Texto propuesto:
Hace no mucho tiempo vi una imagen en la que se hablaba de forma gráfica y resumida, de cómo podíamos determinar si nos encontrábamos con un ambiente tóxico dentro de una oficina.
Me gustó tanto la idea, que decidí apuntármela para hablar de forma más extendida de ello en mi blog, a la par que lo distribuía entre mis contactos más cercanos, que hoy la recordarán con toda seguridad.
¿Cómo sabemos que nos encontramos dentro de un ambiente tóxico?
Los ambientes tóxicos no se generan de una forma repentina, sino que por el contrario, poco a poco se van instalando en nuestras organizaciones gracias a un cúmulo de circunstancias que permiten que esto así suceda.
El principal indicador que va a alertarnos que nos encontramos dentro de un ambiente tóxico, no es otro que la desmotivación global de toda la plantilla. Cuando la mayoría de las personas que la conforman, de una forma u otra expresan insatisfacción dentro de la misma, es porque algo raro está pasando; y normalmente no es otra cosa que una falta de objetivos, metas y estrategias claras, junto a una precaria comunicación y desorganización generalizada.
¿Qué ocurre cuando estamos dentro de un ambiente tóxico?
Cuando confirmamos que estamos dentro de un entorno «enrarecido«, podremos observar que:
- Las decisiones de alto nivel se toman de forma poco sensata e incoherente, generando confusión en las capas inferiores..
- Las buenas ideas, la creatividad y el compromiso dejan de tener el valor que les corresponde, por lo que el alto rendimiento da paso a niveles de desempeño prácticamente nulos. Hacerlo bien tiene el mismo premio que hacerlo mal implicando mucho menos esfuerzo. Por tanto ¿para qué hacer lo primero?. La mediocridad e indiferencia se instalan por encima de la excelencia.
- Los planes de desarrollo profesional con los que se pueden detectar necesidades, carencias individuales y los medios necesarios para abordar las oportunidades de mejora, desaparecen por completo. Al no realizarse una correcta identificación y clasificación del talento, se produce la marcha de todo aquel que más aporta, en una búsqueda desesperada de reconocimiento profesional.
- Desaparecen los equipos cohesionados e intercomunicados entre si. La compañía funciona gracias a personas que trabajan integradas en «grupos» aislados. Cada grupo tiene sus propios objetivos y lucha por su propio beneficio en contra del beneficio del conjunto, funcionando como satélites independientes entre si.
- Las luchas de poder entre grupos e incluso entre los propios miembros de cada grupo, comienzan a acrecentarse generando conflictos en los que nadie quiere intervenir. Esto se convierte en parte de la “cultura” organizacional, desde las capas más altas a las más bajas. Nadie asume responsabilidades sobre sus acciones y en caso de error, siempre es más fácil justificarse culpando a los demás que asumirlo como propio.
- La comunicación institucional se deteriora. La información circula en formato de rumor o chisme. Las noticias importantes circulan por los pasillos y no a través de comunicados institucionales y formales. La rumorología acaba dañando por completo el sentido y contenido de los mensajes que se emiten. Se deja rienda suelta a la libre interpretación que cada persona quiera hacer de los mismos, y la información de interés se acaba no comunicando dando por hecho que las personas la saben o deberían saberla.

Ejercicio breve:
Prosigue el texto sobre los ambientes tóxicos en la oficina a partir de su última frase.

[Elementos del conjunto de datos]
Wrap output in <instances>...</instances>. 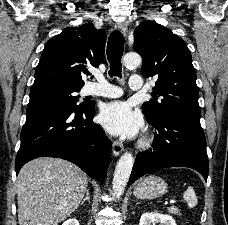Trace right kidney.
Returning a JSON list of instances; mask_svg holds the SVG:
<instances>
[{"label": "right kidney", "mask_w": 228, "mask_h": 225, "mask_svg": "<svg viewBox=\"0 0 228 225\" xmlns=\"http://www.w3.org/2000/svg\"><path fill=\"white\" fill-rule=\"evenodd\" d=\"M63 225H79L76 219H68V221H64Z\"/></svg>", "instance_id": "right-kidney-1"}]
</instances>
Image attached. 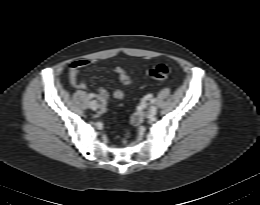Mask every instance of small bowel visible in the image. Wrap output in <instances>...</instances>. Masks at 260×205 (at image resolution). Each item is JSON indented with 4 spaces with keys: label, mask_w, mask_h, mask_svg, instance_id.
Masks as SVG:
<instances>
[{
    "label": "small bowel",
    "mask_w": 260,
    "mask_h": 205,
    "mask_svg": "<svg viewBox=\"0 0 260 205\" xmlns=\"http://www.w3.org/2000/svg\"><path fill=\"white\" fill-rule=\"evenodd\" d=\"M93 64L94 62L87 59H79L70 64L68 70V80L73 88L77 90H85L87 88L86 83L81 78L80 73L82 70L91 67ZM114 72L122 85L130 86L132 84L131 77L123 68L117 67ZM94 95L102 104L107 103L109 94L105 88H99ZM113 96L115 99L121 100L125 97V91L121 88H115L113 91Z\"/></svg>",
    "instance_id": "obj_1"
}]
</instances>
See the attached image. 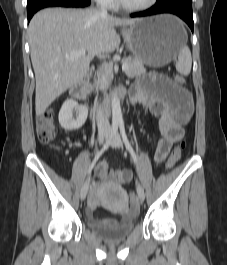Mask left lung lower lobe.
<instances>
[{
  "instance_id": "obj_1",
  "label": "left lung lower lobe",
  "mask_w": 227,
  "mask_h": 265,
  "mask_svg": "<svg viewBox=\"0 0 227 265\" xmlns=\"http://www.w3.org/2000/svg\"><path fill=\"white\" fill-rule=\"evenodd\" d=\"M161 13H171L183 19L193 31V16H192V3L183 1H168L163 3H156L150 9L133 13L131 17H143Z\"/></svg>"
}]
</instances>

Resultado del ejercicio:
- Con el deterioro de la comunicación institucional, la indefinición de roles y responsabilidades se hace patente. Nadie tiene claro quien se encarga de qué y para qué. Las funciones que cada persona desempeña dentro de la compañía, no están correctamente definidas ni convenientemente comunicadas. (No estaría de más, tirar de alguna RACI de vez en cuando).
- Ante el desconcierto y la falta de mando, comienza «la lucha por las medallas» y por alcanzar puestos que en apariencia están vacantes. Esto da paso a que acaben alcanzando posiciones de cierta responsabilidad personas poco capacitadas, que a base de codazos y a los grandes vacíos de poder existentes, logran ascensos que no les corresponden.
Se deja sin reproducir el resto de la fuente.